The United Nations said Tuesday that its 2009 report that 1 billion people were going hungry was not correct because some of its methodologies were flawed, putting the number of people who are hungry at 870 million.
The U.N. said in a report that one in eight, or 12.5 percent, of the world’s population are undernourished, which represents a steady decline over the past two decades, from 18.6 percent. Between 1990 and 2007, the number of those who went hungry actually decreased more than previously thought.
The new measurement, the report said, shows that there were just over 1 billion people who went hungry in 1990. This means in the past 22 years, the number dropped by 130 million.
However, in the past five years, the overall progress against global hunger has slowed down and leveled off.
Updated information on countries’ food supplies, food losses, dietary requirements, populations, and other factors contributed to the more accurate metrics, the U.N. said.
But the heads of several U.N. food and agriculture agencies said that “in today’s world of unprecedented technical and economic opportunities, we find it entirely unacceptable that more than 100 million children under five are underweight, and therefore unable to realize their full human and socio-economic potential,” according to a statement. The U.N. officials said that more than 2.5 million children die each year due to malnutrition.
They added that recovery in the recent global financial meltdown “remains fragile” and underscored that hundreds of millions of people are going hungry.
“We nonetheless appeal to the international community to make extra efforts to assist the poorest in realizing their basic human right to adequate food. The world has the knowledge and the means to eliminate all forms of food insecurity and malnutrition,” the statement reads.
The vast majority of hungry people, or 852 million, live in developing Asian and African countries. In the Asia-Pacific region, the number of malnourished declined nearly 30 percent in two decades, but African countries saw an increase of people who go hungry from 175 million to 239 million in the same time frame, the U.N. said.

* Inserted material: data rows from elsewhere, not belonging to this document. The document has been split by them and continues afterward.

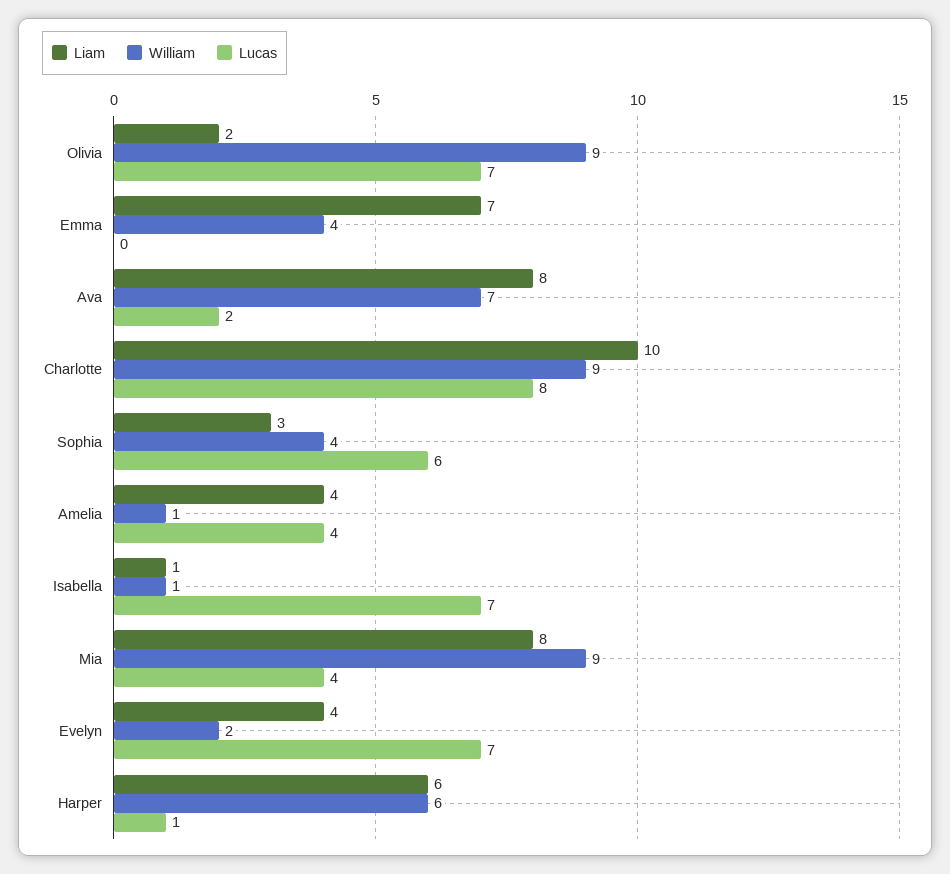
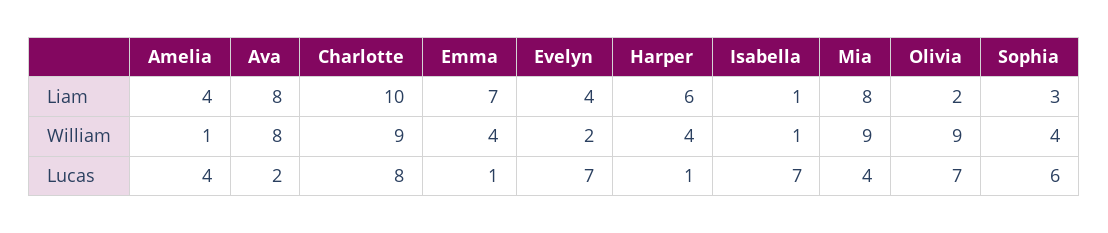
  {
    "Liam": {
      "Olivia": 2,
      "Emma": 7,
      "Ava": 8,
      "Charlotte": 10,
      "Sophia": 3,
      "Amelia": 4,
      "Isabella": 1,
      "Mia": 8,
      "Evelyn": 4,
      "Harper": 6
    },
    "William": {
      "Olivia": 9,
      "Emma": 4,
-     "Ava": 7,
+     "Ava": 8,
      "Charlotte": 9,
      "Sophia": 4,
      "Amelia": 1,
      "Isabella": 1,
      "Mia": 9,
      "Evelyn": 2,
-     "Harper": 6
+     "Harper": 4
    },
    "Lucas": {
      "Olivia": 7,
-     "Emma": 0,
+     "Emma": 1,
      "Ava": 2,
      "Charlotte": 8,
      "Sophia": 6,
      "Amelia": 4,
      "Isabella": 7,
      "Mia": 4,
      "Evelyn": 7,
      "Harper": 1
    }
  }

Referring to the U.N.’s figures, Luca Chinotti of the aid agency Oxfam said in a statement that “the fact that almost 870 million people—more than the population of the U.S., Europe and Canada—are hungry in a world which produces enough for everyone to eat is the biggest scandal of our time.”
Chinotti called on world governments to come up with a better approach to managing food and natural resources.
“Political inaction means high and volatile food prices, lack of investment in agriculture, gender inequality, land grabs, and climate change are in danger of reversing past gains in the fight against hunger,” he said.
Over the past several months, food prices have risen around the world due to drought in crop-producing states in the United States, Russia, and in other countries.